ABSTRACT

Born in Rapperswil on Lake Zurich, Späth trained as an organ-builder and travelled in various parts of Switzerland before becoming a professional writer in 1968 and settling in his birthplace, where he found the model for the small-town settings of his works, comparable to the Seldwyla of his nineteenth-century compatriot Gottfried Keller.
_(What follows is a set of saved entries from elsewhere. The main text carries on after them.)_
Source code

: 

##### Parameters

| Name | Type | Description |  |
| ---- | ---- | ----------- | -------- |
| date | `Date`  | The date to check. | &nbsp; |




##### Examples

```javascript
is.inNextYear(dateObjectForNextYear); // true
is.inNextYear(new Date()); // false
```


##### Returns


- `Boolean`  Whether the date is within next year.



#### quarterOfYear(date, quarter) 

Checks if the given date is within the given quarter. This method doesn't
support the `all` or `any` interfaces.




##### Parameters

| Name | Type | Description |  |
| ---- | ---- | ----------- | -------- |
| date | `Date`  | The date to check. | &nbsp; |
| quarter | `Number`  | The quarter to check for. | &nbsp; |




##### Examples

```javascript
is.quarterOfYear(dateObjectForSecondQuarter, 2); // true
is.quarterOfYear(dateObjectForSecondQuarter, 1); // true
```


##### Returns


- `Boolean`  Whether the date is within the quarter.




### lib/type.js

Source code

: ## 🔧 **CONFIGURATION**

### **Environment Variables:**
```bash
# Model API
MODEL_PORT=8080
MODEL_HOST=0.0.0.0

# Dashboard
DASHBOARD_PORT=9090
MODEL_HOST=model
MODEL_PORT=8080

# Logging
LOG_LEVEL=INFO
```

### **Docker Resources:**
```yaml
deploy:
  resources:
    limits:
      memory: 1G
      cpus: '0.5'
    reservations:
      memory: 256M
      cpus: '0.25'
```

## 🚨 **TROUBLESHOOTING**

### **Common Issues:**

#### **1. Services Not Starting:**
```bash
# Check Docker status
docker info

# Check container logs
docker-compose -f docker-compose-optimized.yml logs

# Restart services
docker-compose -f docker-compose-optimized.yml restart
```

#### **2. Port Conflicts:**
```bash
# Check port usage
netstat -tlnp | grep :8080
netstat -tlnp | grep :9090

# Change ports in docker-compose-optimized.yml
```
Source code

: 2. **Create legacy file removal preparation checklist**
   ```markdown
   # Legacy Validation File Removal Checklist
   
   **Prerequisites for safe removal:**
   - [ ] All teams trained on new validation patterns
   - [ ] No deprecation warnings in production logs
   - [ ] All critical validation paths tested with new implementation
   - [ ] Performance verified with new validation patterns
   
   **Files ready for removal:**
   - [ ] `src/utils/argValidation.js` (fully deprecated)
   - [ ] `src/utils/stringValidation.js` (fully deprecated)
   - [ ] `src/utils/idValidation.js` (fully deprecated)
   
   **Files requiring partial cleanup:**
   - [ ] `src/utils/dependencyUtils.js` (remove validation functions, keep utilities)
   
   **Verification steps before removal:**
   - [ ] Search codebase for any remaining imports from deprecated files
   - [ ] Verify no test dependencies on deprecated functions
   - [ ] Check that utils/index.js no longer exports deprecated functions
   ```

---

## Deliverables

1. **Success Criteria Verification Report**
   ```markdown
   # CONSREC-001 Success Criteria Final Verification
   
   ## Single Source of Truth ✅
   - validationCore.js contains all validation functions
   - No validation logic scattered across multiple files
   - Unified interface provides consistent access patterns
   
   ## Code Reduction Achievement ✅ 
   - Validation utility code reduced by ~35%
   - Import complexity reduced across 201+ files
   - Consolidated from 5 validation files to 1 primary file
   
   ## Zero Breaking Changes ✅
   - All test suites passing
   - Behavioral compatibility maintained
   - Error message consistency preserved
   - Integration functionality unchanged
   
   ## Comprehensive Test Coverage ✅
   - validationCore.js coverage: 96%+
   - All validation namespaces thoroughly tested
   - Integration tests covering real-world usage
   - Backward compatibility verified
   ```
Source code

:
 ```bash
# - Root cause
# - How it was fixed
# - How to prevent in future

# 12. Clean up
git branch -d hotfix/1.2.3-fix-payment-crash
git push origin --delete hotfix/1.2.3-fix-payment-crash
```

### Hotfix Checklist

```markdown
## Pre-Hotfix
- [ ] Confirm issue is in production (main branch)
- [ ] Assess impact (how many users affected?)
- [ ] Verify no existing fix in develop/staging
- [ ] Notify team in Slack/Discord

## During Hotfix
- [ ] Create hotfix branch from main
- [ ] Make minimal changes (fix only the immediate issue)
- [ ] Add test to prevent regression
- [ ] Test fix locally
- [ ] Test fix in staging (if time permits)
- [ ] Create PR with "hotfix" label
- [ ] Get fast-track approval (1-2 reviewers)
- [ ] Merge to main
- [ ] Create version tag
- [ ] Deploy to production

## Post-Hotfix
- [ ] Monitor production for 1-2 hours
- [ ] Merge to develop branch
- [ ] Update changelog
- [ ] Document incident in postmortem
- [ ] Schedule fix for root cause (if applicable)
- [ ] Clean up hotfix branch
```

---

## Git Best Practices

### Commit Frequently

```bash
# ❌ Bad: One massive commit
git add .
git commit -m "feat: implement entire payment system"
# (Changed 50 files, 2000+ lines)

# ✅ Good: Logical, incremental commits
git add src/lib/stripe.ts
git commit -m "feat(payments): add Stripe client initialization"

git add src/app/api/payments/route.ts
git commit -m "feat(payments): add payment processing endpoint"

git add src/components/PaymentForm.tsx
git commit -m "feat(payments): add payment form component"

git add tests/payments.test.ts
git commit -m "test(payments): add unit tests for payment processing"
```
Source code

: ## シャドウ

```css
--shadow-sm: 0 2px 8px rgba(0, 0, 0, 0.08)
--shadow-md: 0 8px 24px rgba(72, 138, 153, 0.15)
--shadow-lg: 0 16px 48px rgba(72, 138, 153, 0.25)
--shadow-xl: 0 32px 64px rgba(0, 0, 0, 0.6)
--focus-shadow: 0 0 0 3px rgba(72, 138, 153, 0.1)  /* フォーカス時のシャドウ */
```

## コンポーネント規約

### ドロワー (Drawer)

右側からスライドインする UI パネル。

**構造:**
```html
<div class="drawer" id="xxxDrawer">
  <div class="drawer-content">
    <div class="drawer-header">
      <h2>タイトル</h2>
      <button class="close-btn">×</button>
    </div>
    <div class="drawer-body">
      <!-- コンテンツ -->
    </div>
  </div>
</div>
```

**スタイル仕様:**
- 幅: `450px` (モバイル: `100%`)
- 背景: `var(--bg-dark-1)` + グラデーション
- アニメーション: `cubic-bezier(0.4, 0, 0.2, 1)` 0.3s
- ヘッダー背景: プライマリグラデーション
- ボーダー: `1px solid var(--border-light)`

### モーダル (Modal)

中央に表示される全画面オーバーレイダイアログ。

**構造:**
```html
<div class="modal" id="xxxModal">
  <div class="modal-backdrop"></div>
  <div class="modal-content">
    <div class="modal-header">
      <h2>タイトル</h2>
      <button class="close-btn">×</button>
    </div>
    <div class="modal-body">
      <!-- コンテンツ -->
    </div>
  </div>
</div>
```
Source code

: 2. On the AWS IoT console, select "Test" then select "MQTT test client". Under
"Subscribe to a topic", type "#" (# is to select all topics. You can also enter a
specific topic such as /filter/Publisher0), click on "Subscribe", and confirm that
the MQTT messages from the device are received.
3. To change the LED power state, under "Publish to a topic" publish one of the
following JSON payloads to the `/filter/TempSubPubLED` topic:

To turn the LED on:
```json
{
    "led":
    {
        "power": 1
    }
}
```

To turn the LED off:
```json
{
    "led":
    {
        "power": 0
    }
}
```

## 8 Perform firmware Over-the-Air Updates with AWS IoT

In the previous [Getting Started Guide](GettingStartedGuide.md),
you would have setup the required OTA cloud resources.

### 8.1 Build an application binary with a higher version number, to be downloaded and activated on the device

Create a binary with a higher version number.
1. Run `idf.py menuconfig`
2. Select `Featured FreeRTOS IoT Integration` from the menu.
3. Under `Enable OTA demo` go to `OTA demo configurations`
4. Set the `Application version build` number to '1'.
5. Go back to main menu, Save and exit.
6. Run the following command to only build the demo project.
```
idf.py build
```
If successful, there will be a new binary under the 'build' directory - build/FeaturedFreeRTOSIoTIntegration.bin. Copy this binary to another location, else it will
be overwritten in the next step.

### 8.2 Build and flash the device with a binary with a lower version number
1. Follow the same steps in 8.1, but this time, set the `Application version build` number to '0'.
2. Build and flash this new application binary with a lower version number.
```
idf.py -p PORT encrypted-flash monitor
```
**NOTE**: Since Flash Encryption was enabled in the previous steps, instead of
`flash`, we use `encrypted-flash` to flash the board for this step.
In a remarkably consistent œuvre he has proved himself a master of the picaresque novel in the tradition of Rabelais, Grimmelshausen and Grass: especially in Unschlecht (1970), in which the title-figure, after receiving his patrimony, is exploited by neighbours, runs away, travels Europe, marries an heiress, regains his property and returns in triumph; in Stimmgänge (1972), in which an organ-builder, having failed to make the fortune without which he cannot become his grandmother’s sole legatee, writes his life story for his absent wife while confined to hospital by an injury; and in Balzapf oder Als ich auftauchte (1977), in which the fortunes of the Zapfen family are traced over four generations. In Die heile Hölle (1974), a short novel lacking the baroque extravagance of these works, Späth removes the mask of conformity from a middle-class family by giving an account of a critical day in the lives of each of its members. Both Commedia (1980), in which over two hundred portrait sketches ostensibly produced by their subjects precede the story of a guided tour of a castle museum which goes wrong, and Barbarswila (1988), which portrays one day in the lives of the inhabitants of a small Swiss town, achieve a panoramic effect by the accumulation of numerous vignettes. Späin’s short stories have appeared in the volumes Zwölf Geschichten (1973), Sacramento (1983), Sindbadland (1984) and Verschwinden in Venedig (1986). Stilles Gelände am See (1991) and Das Spiel des Sommers neunundneunzig (1993) are further novels, the latter set in Ireland.